Let's start by defining what an Operator is. An Operator allows us to transform values or combine multiple values and do all kinds of work with values. And there are many categories of Operators like Mathematical Operators, Comparison Operators, Logical Operators, Assignment OperatorsAnd many more. In this post, let's look at some of these operators.

Mathematical or Arithmetic Operators

We already use the + and - operators, but of course, we can do all Arithmetic Operations.
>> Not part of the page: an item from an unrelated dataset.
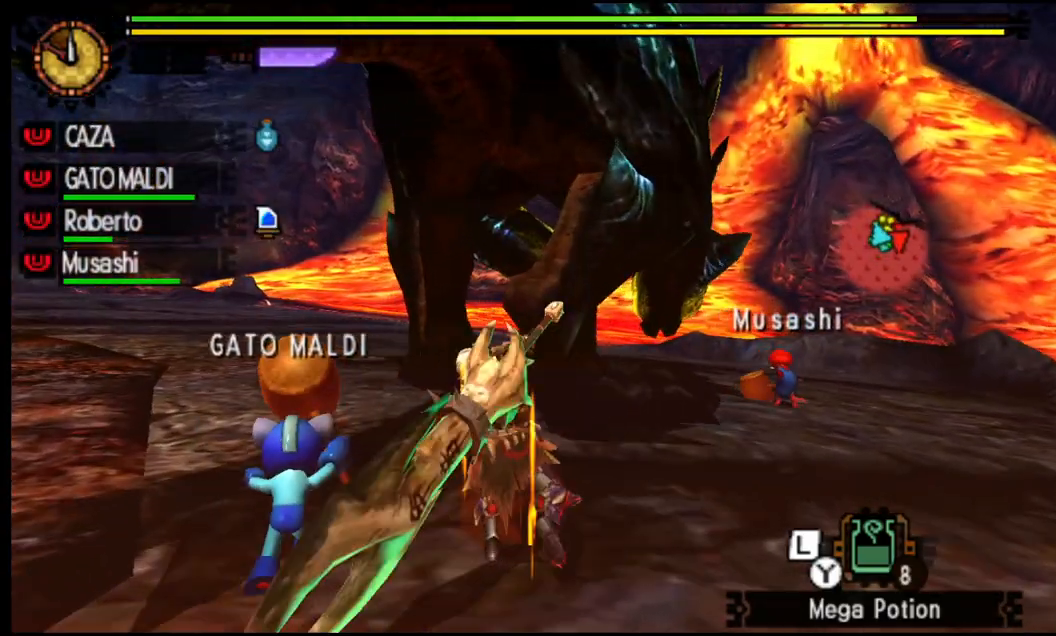
{"buttons": [], "left_stick": "up", "right_stick": "center", "events": [[50, "TRIANGLE", "up"], [117, "TRIANGLE", "down"], [267, "TRIANGLE", "up"]]}
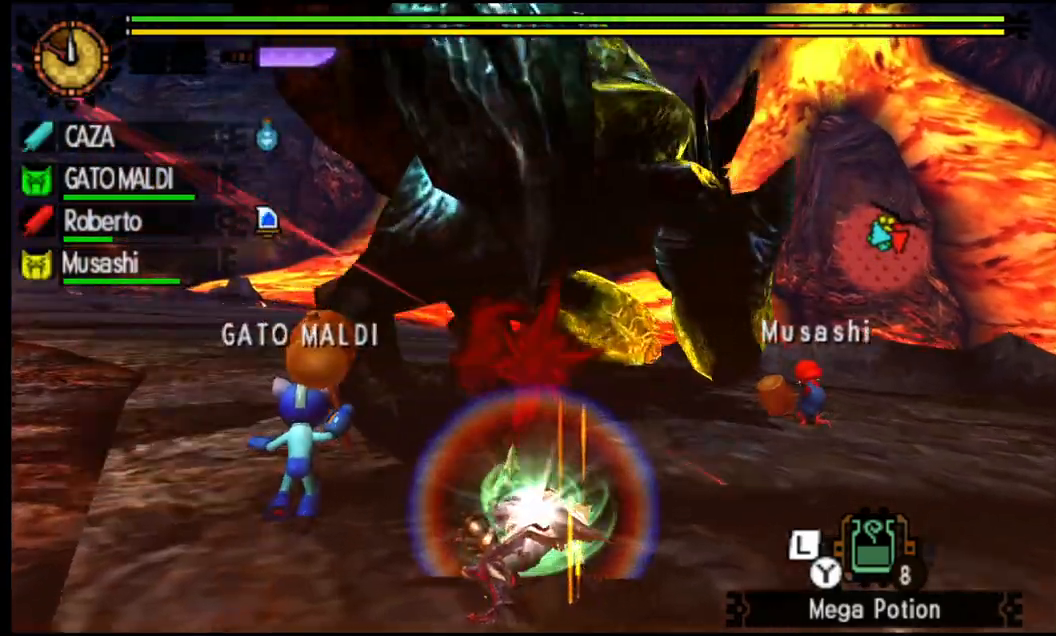
{"buttons": ["TRIANGLE"], "left_stick": "up", "right_stick": "center", "events": [[200, "TRIANGLE", "down"], [367, "TRIANGLE", "up"], [383, "TRIANGLE", "down"]]}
We can also do division, multiplication, and many more.

const x = 10;
const y = 2;
let result;

// Addition Operator
result = x + y;
console.log(result); // 12

// Substration Operator
result = x - y;
console.log(result); // 8

// Multiplication Operator
result = x * y;
console.log(result); // 200

// Division Operator
result = x/y;
console.log(result); // 5

// Modulous or Reminder Operator
result = x % y;
console.log(result); // 0

// Exponential Operator
result = x ** y // x to the power of y
console.log(result); // 100

Plus Operator

plus operator is not only a Mathematical Operator but also can be used with strings. When used with strings, it joins the strings or concatenate strings.
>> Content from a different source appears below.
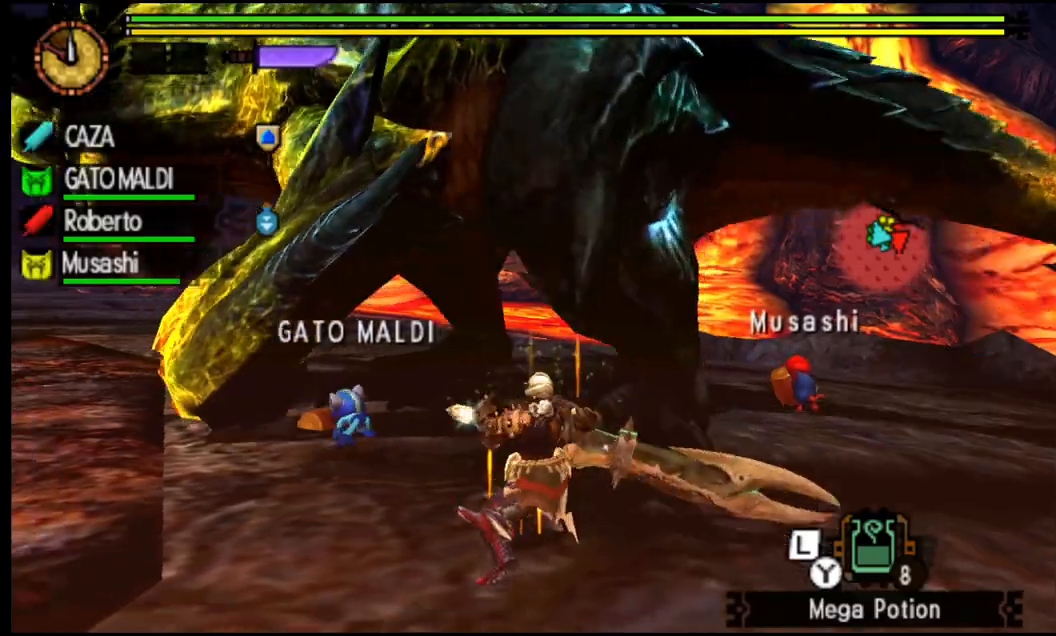
{"buttons": ["TRIANGLE"], "left_stick": "up-left", "right_stick": "center", "events": [[133, "TRIANGLE", "down"], [283, "TRIANGLE", "up"], [333, "TRIANGLE", "down"]]}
const firstName = 'Akhil';
const lastName = 'Naidu';

console.log(firstName + lastName); // AkhilNaidu

// We can also join space
console.log(firstName + ' ' + lastName) // Akhil Naidu
plus operator also concatenate or joins two strings

typeof

We used this operator extensively in one of our previous posts. This is repeated just for the sake of documenting with the rest of the operators. A typeof operator helps us determine the type of the variable.

const hero = 'Naruto';
console.log(typeof hero) // string

const myAge = 24;
console.log(typeof myAge) // number

const jsIsFun = true;
console.log(typeof jsIsFun) // boolean

let emptyVariable;
console.log(typeof emptyVariable) // undefined
revisiting typeof operator
const thisIsABug = null;
console.log(typeof thisIsABug) // Object

console.log(typeof null) // Object
This is a known bug in javascript and it is intentionally not updated for legacy reasons. The correct output should be undefined

Assignment Operators

The most straightforward assignment operator is just the equal sign =.

// x will be assigned 30
// Plus will be executed before the assignment operator
let x = 10 + 20;
console.log(x) // 30

x += 10; // x = x + 10 => 30 + 10
console.log(x) // 40

x *= 2; // x = x * 2 => 40 * 2
console.log(x) // 80

x++; // x = x + 1 => 80 + 1
console.log(x) // 81

x--; // x = x - 1 => 81 - 1
console.log(x) // 80
This equal sign, =, is actually an operator.

Comparison Operators

Comparison Operators are actually great, we use them to produce boolean values. It would be better to demonstrate them using a code example similar to assignment operators.

const akhilAge = 25;
const narutoAge = 20;

console.log(akhilAge > narutoAge); // true
console.log(akhilAge < narutoAge); // false

// != means not equal
console.log(akhilAge != narutoAge); // true
Result of a comparison operator should be a boolean

These are very useful when we start making decisions with our code based on conditions like above.

Other comparison operators are >, <, >=, <=, !=, !==, ==, ===; introducing some of these comparisons right now is not a good idea, so I kept them for a later post.